Hypothetical question; if you’re storage array is 50% allocated is if half empty or half full? The pessimist would say it is half empty. The optimist would say it is half full. But most of the storage folks I talk to would say “who cares?”
In their minds the key challenge is not usually running out of storage capacity. With space efficiency technologies like thin provisioning, reclaim, compression and dedupe, snapshots, tiering, etc., there are lots of proven ways to optimize capacity utilization.

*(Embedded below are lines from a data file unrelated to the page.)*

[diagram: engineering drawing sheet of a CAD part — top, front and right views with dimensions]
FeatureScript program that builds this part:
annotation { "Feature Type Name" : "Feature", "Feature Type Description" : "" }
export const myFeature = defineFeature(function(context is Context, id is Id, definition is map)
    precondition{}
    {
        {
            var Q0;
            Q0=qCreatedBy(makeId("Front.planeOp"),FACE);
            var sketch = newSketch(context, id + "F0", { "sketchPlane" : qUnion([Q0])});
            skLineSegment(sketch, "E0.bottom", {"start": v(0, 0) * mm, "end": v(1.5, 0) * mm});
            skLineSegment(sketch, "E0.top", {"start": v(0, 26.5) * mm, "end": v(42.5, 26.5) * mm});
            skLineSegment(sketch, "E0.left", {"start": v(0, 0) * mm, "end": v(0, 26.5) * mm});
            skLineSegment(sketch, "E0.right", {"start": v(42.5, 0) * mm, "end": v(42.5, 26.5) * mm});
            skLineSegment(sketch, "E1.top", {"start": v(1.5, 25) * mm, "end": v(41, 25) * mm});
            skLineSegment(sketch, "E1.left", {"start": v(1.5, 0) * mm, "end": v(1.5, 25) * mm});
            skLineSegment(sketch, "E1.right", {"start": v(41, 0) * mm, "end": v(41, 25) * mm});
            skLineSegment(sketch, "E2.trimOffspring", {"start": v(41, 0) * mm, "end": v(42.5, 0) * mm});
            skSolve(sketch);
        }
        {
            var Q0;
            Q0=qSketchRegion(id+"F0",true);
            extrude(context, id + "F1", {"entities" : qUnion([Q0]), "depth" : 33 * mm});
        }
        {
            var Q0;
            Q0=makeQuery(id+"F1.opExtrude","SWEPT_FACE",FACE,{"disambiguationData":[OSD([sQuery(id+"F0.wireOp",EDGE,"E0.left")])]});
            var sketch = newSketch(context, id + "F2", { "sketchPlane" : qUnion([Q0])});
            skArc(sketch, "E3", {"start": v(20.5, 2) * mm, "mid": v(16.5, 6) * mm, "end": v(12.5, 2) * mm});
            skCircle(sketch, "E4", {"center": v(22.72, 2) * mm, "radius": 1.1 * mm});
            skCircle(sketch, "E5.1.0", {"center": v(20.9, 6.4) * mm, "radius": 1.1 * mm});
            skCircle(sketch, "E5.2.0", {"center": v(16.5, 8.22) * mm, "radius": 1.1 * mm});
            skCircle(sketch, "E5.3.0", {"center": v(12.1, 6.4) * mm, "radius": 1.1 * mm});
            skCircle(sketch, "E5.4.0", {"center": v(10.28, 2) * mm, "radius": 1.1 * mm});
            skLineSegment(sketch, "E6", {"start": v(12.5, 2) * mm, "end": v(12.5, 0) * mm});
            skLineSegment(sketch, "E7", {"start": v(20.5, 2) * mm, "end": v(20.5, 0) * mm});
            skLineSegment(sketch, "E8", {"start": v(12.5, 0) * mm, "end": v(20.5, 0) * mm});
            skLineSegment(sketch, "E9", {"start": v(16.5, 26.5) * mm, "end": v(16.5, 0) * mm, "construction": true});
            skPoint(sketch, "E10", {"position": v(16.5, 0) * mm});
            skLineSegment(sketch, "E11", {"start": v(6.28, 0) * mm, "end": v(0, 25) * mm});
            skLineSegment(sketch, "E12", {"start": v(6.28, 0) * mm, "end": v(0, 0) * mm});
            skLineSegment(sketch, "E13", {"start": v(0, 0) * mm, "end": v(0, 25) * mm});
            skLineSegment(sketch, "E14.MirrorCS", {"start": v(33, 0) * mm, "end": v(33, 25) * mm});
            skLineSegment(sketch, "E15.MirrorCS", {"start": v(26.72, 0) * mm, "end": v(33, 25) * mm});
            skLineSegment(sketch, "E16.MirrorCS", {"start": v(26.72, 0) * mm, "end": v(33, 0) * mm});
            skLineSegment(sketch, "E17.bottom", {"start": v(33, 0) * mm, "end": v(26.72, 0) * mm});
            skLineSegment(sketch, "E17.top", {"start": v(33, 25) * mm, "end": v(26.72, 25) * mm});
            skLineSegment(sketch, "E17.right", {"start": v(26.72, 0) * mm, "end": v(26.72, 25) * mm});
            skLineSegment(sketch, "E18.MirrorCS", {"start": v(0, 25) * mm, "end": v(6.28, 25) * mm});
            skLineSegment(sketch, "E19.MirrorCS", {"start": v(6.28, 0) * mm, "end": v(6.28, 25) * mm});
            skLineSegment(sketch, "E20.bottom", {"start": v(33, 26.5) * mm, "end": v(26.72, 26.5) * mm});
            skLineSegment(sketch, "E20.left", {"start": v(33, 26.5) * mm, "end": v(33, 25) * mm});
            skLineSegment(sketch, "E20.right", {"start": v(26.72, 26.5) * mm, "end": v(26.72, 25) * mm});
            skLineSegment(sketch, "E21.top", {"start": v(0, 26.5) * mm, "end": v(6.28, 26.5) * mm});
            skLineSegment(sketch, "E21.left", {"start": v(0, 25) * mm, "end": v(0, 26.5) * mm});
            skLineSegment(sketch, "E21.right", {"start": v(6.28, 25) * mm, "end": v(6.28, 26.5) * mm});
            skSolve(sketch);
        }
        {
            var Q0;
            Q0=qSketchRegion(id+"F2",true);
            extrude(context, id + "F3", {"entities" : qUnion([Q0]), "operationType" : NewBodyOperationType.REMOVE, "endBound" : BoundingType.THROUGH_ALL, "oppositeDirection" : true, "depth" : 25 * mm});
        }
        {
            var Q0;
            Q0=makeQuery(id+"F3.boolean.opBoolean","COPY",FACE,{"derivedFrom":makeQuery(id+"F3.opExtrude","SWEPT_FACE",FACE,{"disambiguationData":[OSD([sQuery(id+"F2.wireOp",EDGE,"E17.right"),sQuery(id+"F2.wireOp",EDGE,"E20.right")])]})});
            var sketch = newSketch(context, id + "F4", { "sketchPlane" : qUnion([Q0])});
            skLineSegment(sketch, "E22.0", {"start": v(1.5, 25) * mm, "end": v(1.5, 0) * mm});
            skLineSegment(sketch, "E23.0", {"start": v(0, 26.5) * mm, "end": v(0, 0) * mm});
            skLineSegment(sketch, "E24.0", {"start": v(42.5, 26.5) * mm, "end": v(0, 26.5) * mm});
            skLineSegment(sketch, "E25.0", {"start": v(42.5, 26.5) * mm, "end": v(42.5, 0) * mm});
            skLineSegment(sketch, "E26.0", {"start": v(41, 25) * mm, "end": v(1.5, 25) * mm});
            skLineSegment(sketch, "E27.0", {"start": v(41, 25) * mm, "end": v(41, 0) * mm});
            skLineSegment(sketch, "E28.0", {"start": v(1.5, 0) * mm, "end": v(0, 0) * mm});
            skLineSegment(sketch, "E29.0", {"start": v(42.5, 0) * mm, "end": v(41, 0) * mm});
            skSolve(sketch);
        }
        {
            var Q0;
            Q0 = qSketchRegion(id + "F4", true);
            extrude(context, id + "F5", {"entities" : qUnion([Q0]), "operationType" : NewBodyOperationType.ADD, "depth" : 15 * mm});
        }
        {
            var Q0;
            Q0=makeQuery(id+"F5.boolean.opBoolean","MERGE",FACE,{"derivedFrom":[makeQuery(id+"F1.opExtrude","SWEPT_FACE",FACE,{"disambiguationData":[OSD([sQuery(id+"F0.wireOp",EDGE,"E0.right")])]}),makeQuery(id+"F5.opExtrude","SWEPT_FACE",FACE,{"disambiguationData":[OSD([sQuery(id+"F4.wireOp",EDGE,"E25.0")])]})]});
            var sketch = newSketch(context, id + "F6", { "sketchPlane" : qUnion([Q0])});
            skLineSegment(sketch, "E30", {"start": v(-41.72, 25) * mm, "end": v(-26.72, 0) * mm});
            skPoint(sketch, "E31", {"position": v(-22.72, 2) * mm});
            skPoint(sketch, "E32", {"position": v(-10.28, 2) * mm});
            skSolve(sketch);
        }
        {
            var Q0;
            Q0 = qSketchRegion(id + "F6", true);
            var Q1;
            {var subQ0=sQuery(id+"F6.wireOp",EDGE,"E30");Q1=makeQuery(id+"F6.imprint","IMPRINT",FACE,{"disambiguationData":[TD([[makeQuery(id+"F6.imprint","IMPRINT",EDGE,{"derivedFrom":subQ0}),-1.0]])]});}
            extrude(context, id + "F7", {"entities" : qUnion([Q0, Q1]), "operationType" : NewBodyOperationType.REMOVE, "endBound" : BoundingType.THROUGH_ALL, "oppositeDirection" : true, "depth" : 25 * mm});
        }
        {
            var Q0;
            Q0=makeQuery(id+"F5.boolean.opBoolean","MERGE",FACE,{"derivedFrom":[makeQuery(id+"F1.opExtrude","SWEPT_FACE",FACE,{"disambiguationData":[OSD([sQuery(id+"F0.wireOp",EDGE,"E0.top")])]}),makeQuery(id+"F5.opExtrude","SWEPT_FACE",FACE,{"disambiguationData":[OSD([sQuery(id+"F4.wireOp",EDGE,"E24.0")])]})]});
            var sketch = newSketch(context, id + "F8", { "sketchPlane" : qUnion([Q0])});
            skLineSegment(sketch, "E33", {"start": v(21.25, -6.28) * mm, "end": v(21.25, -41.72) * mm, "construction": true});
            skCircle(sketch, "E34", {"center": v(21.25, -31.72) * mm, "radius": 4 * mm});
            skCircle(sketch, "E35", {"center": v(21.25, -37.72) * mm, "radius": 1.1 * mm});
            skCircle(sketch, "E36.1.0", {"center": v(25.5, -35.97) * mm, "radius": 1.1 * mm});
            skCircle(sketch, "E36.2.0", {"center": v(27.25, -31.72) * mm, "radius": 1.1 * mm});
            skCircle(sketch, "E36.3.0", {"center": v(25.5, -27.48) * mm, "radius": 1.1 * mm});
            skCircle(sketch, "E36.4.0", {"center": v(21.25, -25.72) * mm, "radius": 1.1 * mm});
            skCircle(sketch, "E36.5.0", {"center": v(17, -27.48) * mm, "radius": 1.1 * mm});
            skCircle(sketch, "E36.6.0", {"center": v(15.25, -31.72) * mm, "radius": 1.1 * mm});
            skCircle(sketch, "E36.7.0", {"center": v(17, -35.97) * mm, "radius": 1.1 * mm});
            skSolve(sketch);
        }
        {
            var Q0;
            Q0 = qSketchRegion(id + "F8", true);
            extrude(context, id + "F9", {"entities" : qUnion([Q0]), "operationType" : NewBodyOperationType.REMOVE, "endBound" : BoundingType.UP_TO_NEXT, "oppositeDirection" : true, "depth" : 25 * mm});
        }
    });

The issue keeping many storage folks awake at night is not knowing if you have the capacity AND performance to meet an app’s needs. Sure, there’s plenty of capacity available to add 2TB for the new database. But are there enough array resources (compute, memory, bandwidth, IOPS, etc.) to deliver the needed performance? How will adding this new app impact the others already running on the array? How do I know if the apps are running in compliance with their desired performance service levels? And how do I know when I’m running out and need to add more resources?
These are some pretty meaty technical issues. Without the right storage skills, performance tools, and understanding of different app workload types, it’s not easy to know if or when they might be a problem. The notification is usually when the phone rings and there’s a concerned user on the other side wanting to know why their apps are running slow. I’ve heard storage folks describe this situation many times over many years. They all have the same and simple request. Fix it.
To really fix it, it takes a new approach to how the system is designed, packaged, configured, and managed. It’s a big part of the innovation that has gone into the VMAX3 architecture as well as a key strategy focus across all EMC storage platforms. To fix it means turning the traditional provisioning process upside down. Today we often build the storage bucket and start pouring in apps until it overflows. Knowing how many more apps you can pour in or when you are about to hit that overflow point is to use a technical term, hard.
Provisioning by service level (or in EMC lingo “SLO Provisioning”) lets the app guys request a certain level of service, say “Gold” to get a 5ms average response time. The storage system then automatically sizes and determines if the storage infrastructure has enough resources (ports, engines, cache, disks, etc.) available to deliver it.
By running this admissibility check the system then knows if you can safely commit to the provisioning request. Not only will it tell you if you can deliver the 5ms response time, but it can also do it without impacting the other apps already running on the array. The key point is the request is validated before provisioning the storage. It’s sort of like making sure you have enough funds in your bank account so you know if you have enough to cover the check you are writing.
If it can’t deliver Gold, the system can tell you what’s actually available in the system and what performance you can deliver. So while you may not have enough left to deliver Gold at 5ms, you may have enough to deliver Silver at 10ms. If you really do need more Gold, the system can advise you what to add to get Gold (ie, like more front end, backend or disk resources). Again, like your bank account, if you only have $50 and you need to write a check for $100, the system tells you to deposit another $50.
Just like overdraft protection, the system won’t stop you from asking for Gold and provisioning it, even if you don’t have enough. It will tell you that you shouldn’t. If you do it anyway the system will try and loan the resources from other apps if they are available. The system can’t guarantee that Gold can be delivered for this app.
Again the part that’s changed is that now the storage folks know when they are running out. There’s no magic bullet to prevent the bucket from getting full or making sure all your storage “checks” will always have enough in your account be covered. At least now the storage folks know before it happens, and when it does, how to fix it.
Is SLO provisioning a game changer? I guess it depends on your perspective. Here’s a good analogy (apologies to the millennials for going old school). Remember your gas gauge in your first car? It told you when you had half tank of gas. While you knew when it hit “E” you were out of gas, you didn’t really know how far you could go before you needed to gas up.
If you remember those days you probably have seen a car or two on the side of the road with its gas cap opened and the driver a few miles up the road looking for a place to get some emergency gas. These were often the folks that knew they were close to “E” but decided to see how far they could push the needle to the left.
So why does that not happen very often today? I’d argue most drivers don’t really care if their tank is half empty or half full or even interested in seeing how far below “E” they can go. The cars of today don’t just tell you how much gas you have in the tank but more importantly how many miles you can go until you run out. I have no idea how full my gas tank is. What I do know is I can get back and forth to work for 3 more days until I need to add more gas.
So if a car can calculate how many miles you can go before running out of gas wouldn’t it be cool, and even useful, if a modern storage system could do the same? That’s why SLO based provisioning is so important and dare I say “Game Changing” to storage folks.
Whether you’re a half empty or half full person you now have better visibility into what’s really available before you start to push the limits. As the storage folks know, whether it’s full, half full, or empty, your users don’t care, they just expect to consume it.